The door to my father’s study closes, the lock clicking behind him. Deep voices rumble down the long, dark hall. Funny. Usually when they drink, they get loud, laughing or fighting. Tonight, their tones are dull, serious. What are they discussing? Leaving the stairs, I creep down the hall, pressing an ear against the wood.
My heart hammers against my ribcage, fearful of what Antonio will do to me if he catches me. I focus on their voices, but I can’t make out the words. Maybe the surname Bachman? They’re another mafia family, more powerful than mine, that recently moved to the lakefront.
The men are talking so low, I can’t be sure that’s what I heard. The only sound I hear clearly is the blood whooshing past my eardrum. They’re up to no good, I’m sure.
Hate and nerves prick at my skin, making me uneasy. I need to get out of this prison. I need to feel the night air on my skin, release some endorphins. I need a run. Time for this little bird to fly from her cage.
I’m wearing biker shorts and a cropped tee from my earlier bodyweight workout in the garden. I just need to grab my shoes, and I’ll be gone. I’m experienced at going unnoticed.
Leaving the door to my father’s study, I tiptoe toward the massive foyer. My worn sneakers sit ready by the front door. I slip them on. I grab the ornate metal doorknob, its carvings cold in my hand. The door creaks as I open it.
I flinch, squeezing my eyes shut tight and freezing in place like a little kid. If I don’t move, they can’t see me.
No one comes.
I glide through the door, pulling it softly closed behind me.
Please let them all be passed out by the time I get home.
The cool night air wakes up my skin as I jog down the gravel drive, pebbles and stones crunching beneath the thin soles of my shoes. Picking up speed, I run through the tall iron gates they’ve left open. I make it to the paved road, the feeling of my long ponytail swishing behind me, swinging like a pendulum as my feet hit the road, one after the other. It’s a steady rhythm and it lulls me into a sense of peace, even though my life feels anything but peaceful.
The moon is almost full, and it lights my way, casting a blue glow against the dark pavement. It’s my own world. There’s no one out here but me. I push myself a little harder, chasing those endorphins I’m lusting after. I love a good runner’s high. My family keeps me locked away from the world. Working out is my only joy.
I’m so lost in keeping my pace, it’s not till the car is right behind me that I hear it.
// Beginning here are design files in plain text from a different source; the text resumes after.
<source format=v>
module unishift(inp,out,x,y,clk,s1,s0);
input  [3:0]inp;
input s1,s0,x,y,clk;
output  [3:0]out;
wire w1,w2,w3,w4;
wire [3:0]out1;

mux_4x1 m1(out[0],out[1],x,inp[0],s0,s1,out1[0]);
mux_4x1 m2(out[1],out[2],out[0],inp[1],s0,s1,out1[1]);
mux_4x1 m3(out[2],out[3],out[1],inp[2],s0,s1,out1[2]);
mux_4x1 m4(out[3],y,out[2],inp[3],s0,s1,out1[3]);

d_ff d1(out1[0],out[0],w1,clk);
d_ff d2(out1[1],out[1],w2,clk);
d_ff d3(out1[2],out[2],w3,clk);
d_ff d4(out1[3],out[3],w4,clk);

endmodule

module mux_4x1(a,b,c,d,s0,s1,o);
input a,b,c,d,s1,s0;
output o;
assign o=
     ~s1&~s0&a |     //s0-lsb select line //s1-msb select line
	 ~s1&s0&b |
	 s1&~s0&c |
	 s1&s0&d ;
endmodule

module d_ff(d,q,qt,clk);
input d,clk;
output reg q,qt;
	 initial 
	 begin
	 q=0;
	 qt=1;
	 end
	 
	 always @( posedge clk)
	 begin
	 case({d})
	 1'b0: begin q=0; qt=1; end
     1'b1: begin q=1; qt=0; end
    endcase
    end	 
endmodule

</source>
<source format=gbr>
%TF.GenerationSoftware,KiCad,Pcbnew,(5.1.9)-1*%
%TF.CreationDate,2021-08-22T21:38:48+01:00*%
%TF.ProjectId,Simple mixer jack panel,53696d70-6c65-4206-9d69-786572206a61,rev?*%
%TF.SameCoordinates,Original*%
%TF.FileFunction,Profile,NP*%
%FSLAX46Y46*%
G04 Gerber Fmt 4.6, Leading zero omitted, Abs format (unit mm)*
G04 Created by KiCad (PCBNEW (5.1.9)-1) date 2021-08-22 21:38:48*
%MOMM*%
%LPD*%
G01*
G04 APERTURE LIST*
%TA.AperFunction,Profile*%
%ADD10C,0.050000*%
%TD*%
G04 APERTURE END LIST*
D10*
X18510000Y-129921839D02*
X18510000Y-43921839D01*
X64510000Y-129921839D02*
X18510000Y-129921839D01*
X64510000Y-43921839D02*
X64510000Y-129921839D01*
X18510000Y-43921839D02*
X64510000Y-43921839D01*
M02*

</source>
My impulsive decision to take this run settles heavy in my stomach. Out by myself on the road at night. Not smart. Who’s out this late? Very few people use this road. We live deep in the forest, hundreds of untouched acres in our name. Ours is the only house for miles. The road leads to the lake, to the gorgeous estates that dot the shore.
Please pass me. My skin crawls as the car slows.
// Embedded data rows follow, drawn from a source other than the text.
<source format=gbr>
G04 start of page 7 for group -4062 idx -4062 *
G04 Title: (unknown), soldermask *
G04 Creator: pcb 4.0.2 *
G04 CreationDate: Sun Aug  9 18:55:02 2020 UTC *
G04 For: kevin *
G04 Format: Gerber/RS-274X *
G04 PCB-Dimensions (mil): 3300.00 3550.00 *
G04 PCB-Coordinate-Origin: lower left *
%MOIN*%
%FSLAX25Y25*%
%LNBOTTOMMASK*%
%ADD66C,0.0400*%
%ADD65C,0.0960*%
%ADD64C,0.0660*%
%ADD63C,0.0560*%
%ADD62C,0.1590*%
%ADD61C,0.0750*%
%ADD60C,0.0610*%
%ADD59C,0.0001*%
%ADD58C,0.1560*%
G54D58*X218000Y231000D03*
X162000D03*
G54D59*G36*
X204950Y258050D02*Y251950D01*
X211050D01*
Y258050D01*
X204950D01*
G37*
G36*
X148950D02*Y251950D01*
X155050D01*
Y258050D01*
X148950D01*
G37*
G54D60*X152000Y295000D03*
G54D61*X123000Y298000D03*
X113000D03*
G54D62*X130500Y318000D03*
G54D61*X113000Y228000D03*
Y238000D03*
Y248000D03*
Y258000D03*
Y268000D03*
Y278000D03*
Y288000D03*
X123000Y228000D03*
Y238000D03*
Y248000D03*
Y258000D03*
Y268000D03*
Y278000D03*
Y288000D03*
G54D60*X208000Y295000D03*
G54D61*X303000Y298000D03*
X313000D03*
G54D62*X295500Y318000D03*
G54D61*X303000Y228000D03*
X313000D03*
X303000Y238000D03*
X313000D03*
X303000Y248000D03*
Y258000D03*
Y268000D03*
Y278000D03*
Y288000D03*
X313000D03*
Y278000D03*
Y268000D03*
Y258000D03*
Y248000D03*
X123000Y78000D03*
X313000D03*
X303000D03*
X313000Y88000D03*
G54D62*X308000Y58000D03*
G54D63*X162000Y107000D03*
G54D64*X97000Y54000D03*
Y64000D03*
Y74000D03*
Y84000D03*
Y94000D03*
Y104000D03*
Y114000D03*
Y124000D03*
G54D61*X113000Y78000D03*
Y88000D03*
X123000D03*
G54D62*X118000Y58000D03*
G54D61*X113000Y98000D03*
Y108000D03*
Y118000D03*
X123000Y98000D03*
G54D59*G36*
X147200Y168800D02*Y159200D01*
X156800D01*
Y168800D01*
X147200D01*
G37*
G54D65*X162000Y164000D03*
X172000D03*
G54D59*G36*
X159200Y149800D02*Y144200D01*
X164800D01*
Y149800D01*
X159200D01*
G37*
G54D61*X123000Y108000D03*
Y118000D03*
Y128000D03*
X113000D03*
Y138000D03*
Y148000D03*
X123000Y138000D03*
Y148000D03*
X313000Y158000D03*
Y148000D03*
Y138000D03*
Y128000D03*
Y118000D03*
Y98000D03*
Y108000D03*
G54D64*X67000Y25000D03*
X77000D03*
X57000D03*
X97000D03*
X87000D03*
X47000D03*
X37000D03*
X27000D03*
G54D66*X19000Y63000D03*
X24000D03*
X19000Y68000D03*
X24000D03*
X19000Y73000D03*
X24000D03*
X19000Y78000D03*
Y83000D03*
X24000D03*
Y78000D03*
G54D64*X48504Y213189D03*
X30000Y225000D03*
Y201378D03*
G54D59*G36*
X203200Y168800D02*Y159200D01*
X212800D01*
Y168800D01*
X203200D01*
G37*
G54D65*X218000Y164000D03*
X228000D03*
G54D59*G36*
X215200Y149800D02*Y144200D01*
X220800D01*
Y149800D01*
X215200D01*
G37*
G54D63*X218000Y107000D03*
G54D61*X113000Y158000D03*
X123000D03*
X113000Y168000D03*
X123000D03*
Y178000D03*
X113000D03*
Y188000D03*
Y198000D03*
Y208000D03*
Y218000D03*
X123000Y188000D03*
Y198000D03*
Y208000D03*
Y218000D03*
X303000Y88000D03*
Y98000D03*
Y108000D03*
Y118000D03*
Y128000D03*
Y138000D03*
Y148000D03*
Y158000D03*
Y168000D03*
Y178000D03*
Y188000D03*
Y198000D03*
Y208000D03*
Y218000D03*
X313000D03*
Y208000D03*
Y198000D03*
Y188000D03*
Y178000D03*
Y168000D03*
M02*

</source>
It pulls up to my side, keeping time with me. I try to pretend it’s not there. Ignore it and it’ll go away. I peek at it out of the corner of my eye. A black SUV with dark, tinted windows.
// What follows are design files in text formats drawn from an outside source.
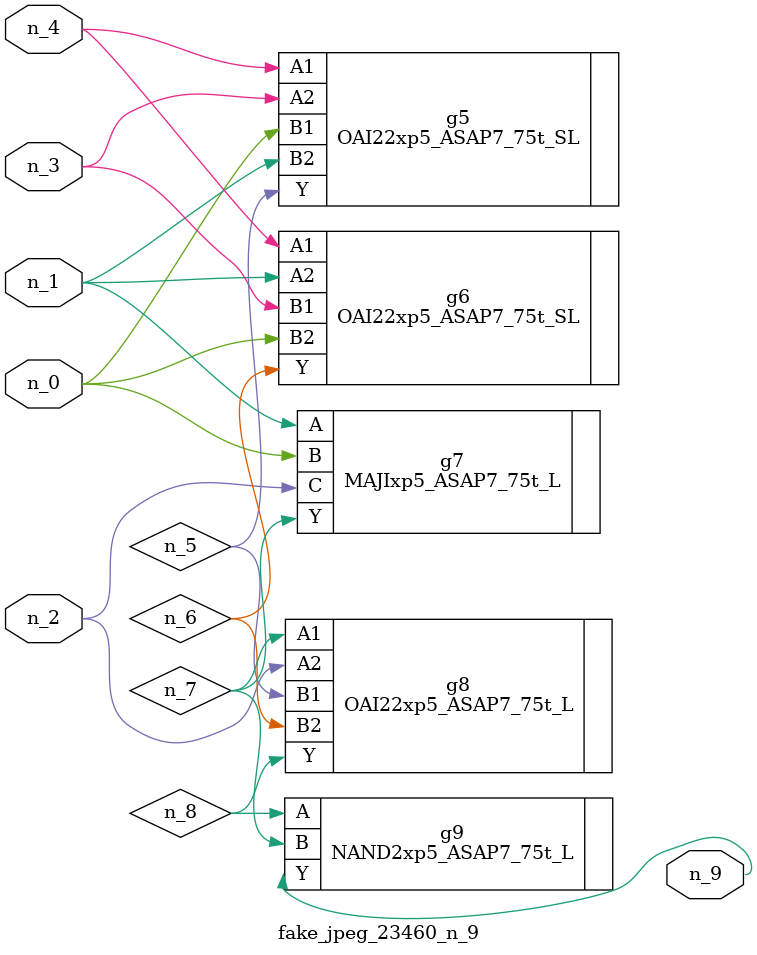
<source format=v>
module fake_jpeg_23460_n_9 (n_3, n_2, n_1, n_0, n_4, n_9);

input n_3;
input n_2;
input n_1;
input n_0;
input n_4;

output n_9;

wire n_8;
wire n_6;
wire n_5;
wire n_7;

OAI22xp5_ASAP7_75t_SL g5 ( 
.A1(n_4),
.A2(n_3),
.B1(n_0),
.B2(n_1),
.Y(n_5)
);

OAI22xp5_ASAP7_75t_SL g6 ( 
.A1(n_4),
.A2(n_1),
.B1(n_3),
.B2(n_0),
.Y(n_6)
);

MAJIxp5_ASAP7_75t_L g7 ( 
.A(n_1),
.B(n_0),
.C(n_2),
.Y(n_7)
);

OAI22xp5_ASAP7_75t_L g8 ( 
.A1(n_7),
.A2(n_2),
.B1(n_5),
.B2(n_6),
.Y(n_8)
);

NAND2xp5_ASAP7_75t_L g9 ( 
.A(n_8),
.B(n_7),
.Y(n_9)
);


endmodule
</source>
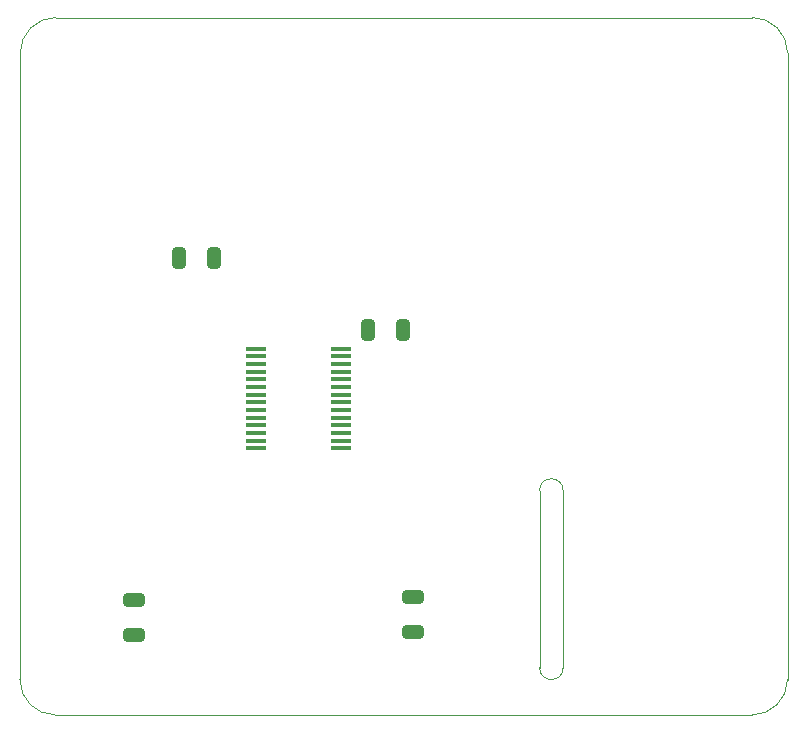
<source format=gtp>
G04 #@! TF.GenerationSoftware,KiCad,Pcbnew,(6.0.0)*
G04 #@! TF.CreationDate,2022-05-07T20:36:52+02:00*
G04 #@! TF.ProjectId,RPi_Hat,5250695f-4861-4742-9e6b-696361645f70,rev?*
G04 #@! TF.SameCoordinates,Original*
G04 #@! TF.FileFunction,Paste,Top*
G04 #@! TF.FilePolarity,Positive*
%FSLAX46Y46*%
G04 Gerber Fmt 4.6, Leading zero omitted, Abs format (unit mm)*
G04 Created by KiCad (PCBNEW (6.0.0)) date 2022-05-07 20:36:52*
%MOMM*%
%LPD*%
G01*
G04 APERTURE LIST*
G04 Aperture macros list*
%AMRoundRect*
0 Rectangle with rounded corners*
0 $1 Rounding radius*
0 $2 $3 $4 $5 $6 $7 $8 $9 X,Y pos of 4 corners*
0 Add a 4 corners polygon primitive as box body*
4,1,4,$2,$3,$4,$5,$6,$7,$8,$9,$2,$3,0*
0 Add four circle primitives for the rounded corners*
1,1,$1+$1,$2,$3*
1,1,$1+$1,$4,$5*
1,1,$1+$1,$6,$7*
1,1,$1+$1,$8,$9*
0 Add four rect primitives between the rounded corners*
20,1,$1+$1,$2,$3,$4,$5,0*
20,1,$1+$1,$4,$5,$6,$7,0*
20,1,$1+$1,$6,$7,$8,$9,0*
20,1,$1+$1,$8,$9,$2,$3,0*%
G04 Aperture macros list end*
G04 #@! TA.AperFunction,Profile*
%ADD10C,0.100000*%
G04 #@! TD*
%ADD11RoundRect,0.250000X-0.650000X0.325000X-0.650000X-0.325000X0.650000X-0.325000X0.650000X0.325000X0*%
%ADD12RoundRect,0.250000X-0.325000X-0.650000X0.325000X-0.650000X0.325000X0.650000X-0.325000X0.650000X0*%
%ADD13R,1.750000X0.450000*%
G04 APERTURE END LIST*
D10*
X125222000Y-38052000D02*
G75*
G03*
X122222000Y-35052000I-3000001J-1D01*
G01*
X63246000Y-35052000D02*
G75*
G03*
X60246000Y-38052000I1J-3000001D01*
G01*
X60210000Y-91100000D02*
G75*
G03*
X63210000Y-94100000I3000001J1D01*
G01*
X122210000Y-94100000D02*
G75*
G03*
X125210000Y-91100000I-1J3000001D01*
G01*
X106210000Y-75100000D02*
X106210000Y-90100000D01*
X104210000Y-90100000D02*
G75*
G03*
X106210000Y-90100000I1000000J0D01*
G01*
X60210000Y-56600000D02*
X60210000Y-75600000D01*
X125210000Y-40600000D02*
X125210000Y-91100000D01*
X125222000Y-38052000D02*
X125210000Y-40600000D01*
X63246000Y-35052000D02*
X122222000Y-35052000D01*
X60246000Y-38052000D02*
X60210000Y-56600000D01*
X104210000Y-75100000D02*
X104210000Y-90100000D01*
X106210000Y-75100000D02*
G75*
G03*
X104210000Y-75100000I-1000000J0D01*
G01*
X60210000Y-75600000D02*
X60210000Y-91100000D01*
X63210000Y-94100000D02*
X122210000Y-94100000D01*
D11*
X93472000Y-84123000D03*
X93472000Y-87073000D03*
D12*
X73709000Y-55372000D03*
X76659000Y-55372000D03*
D13*
X80220000Y-63085000D03*
X80220000Y-63735000D03*
X80220000Y-64385000D03*
X80220000Y-65035000D03*
X80220000Y-65685000D03*
X80220000Y-66335000D03*
X80220000Y-66985000D03*
X80220000Y-67635000D03*
X80220000Y-68285000D03*
X80220000Y-68935000D03*
X80220000Y-69585000D03*
X80220000Y-70235000D03*
X80220000Y-70885000D03*
X80220000Y-71535000D03*
X87420000Y-71535000D03*
X87420000Y-70885000D03*
X87420000Y-70235000D03*
X87420000Y-69585000D03*
X87420000Y-68935000D03*
X87420000Y-68285000D03*
X87420000Y-67635000D03*
X87420000Y-66985000D03*
X87420000Y-66335000D03*
X87420000Y-65685000D03*
X87420000Y-65035000D03*
X87420000Y-64385000D03*
X87420000Y-63735000D03*
X87420000Y-63085000D03*
D11*
X69850000Y-84377000D03*
X69850000Y-87327000D03*
D12*
X89711000Y-61468000D03*
X92661000Y-61468000D03*
M02*

</source>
Staring straight ahead, I keep running.
I don’t know what else to do.
Please don’t let it be men sent by my father. I’d been so quiet. The study door was closed. They were all drunk and engaged in whatever they were talking about. Surely, they didn’t hear me leave.
There’s the whirr of the motor of a window rolling down. My body goes tight, as rigid as a wire drawn taut from two ends. I keep running.
A low voice comes to me, rumbling through the night. “Little girls should be safe at home. Don’t you know the kinds of men that prowl through these woods?”